Home › Forums › Inspiration / Mussar › Why people become OTD (with the focus on the "why") › Reply To: Why people become OTD (with the focus on the "why")
I was never really on the derech, but I strongly considered it and often miss the community. Indeed, I lurk here sometimes, listen to Jewish music and drop in on a chabad from time to time. I miss the life and the comfort and peace it brings, which I only had a brief window into and seriously considered at times in my life.
My own personal experience is this: My parents were twice a year jews but sent me to Hebrew Academy and I went there until 12th grade (from Kindergarten). I am now a lawyer who excelled in law school and I also excelled at Gemara at Hebrew Academy since the skill set needed to interpret and argue halacha and american law are very similar.
Early on the rabbis picked up on my skill and tried to convince me to go to YU, etc…
I actually did consider being religious and for a while kept kosher in college (not what you guys would consider kosher, but applying a meikil standard, kosher).
To me, the largest reason I ended up not being religious is my discovery of the scale of issues that I had not known about and that Zev Farber has been chastised for pointing out.
Rambam figured out a long time ago that there were people who were going to question “Zev Farber issues,” some of which I saw as a young adult on my own without looking as you do not need to go to the depths Zev Farber did to search to see obvious questions.

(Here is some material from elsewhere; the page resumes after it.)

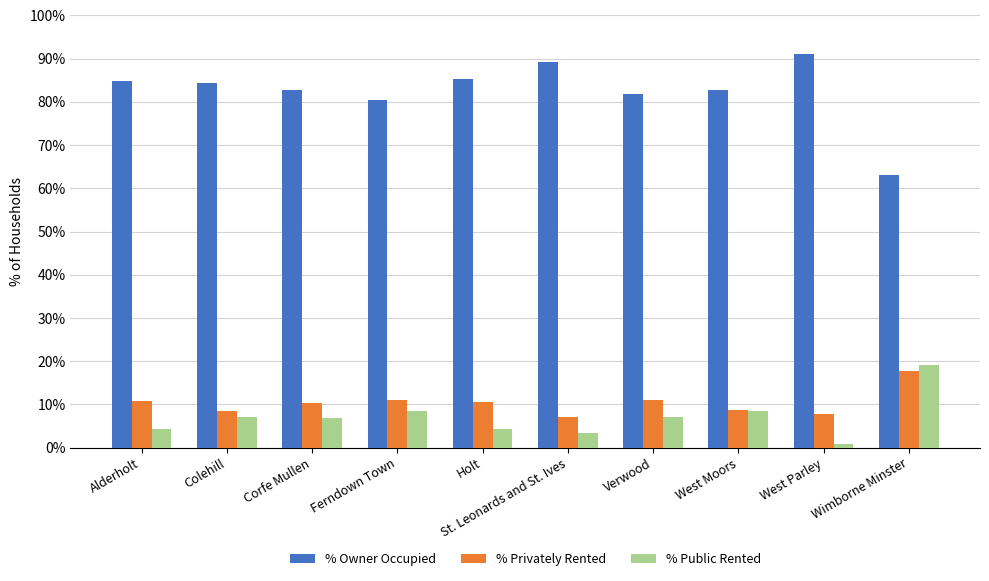

The value of % Owner Occupied at West Parley is 136.4. True or false?

False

And in any case, I imagine that for Zev, that search only began after he noticed things without any search. Indeed, I knew Zev in high school and he struck me as someone who legitimately cared about yidishkeit and wanted to be believe, he was not someone looking for an excuse not to believe.
I am leaving examples out of this post for fear that if I list them, it will get censored, but they exist all over the internet. And I know that there are answers, but without listing issues, suffice it to say some are troubling to me, and became so before I met my now wife.
For whatever reason, todays orthodox community has decided to just ignore the questions. And the chareidi community has banned the internet in hopes that their community wont discover them (except that I discovered enough on my own without the internet and I have only a tiny fraction of knowledge Zev has).
In any case, I believe the burying head in sand tactic is a mistake. I believe Rambam’s approach was better. Acknowledge the questions and try the best to answer them, especially now that anyone with google can find them.
Anyway, my sunday rant. And here is a secret. R’ Fisher if he knew my life story would say I fit neatly into his hypothesis. I married a jewish girl who came from a conservadox Young Israel family, but who does not really believe or want to practice. Had I married someone more religious, perhaps things would have been different. But I do not know.
So I think that R’ Fisher is right and wrong. People no doubt respond to surrounding environment, etc… And I also have no doubt that there are people who will be negatively affected by college. But treating that as the only issue is short sighted and ignores other problems, and of course there can never be solutions to ignored problems.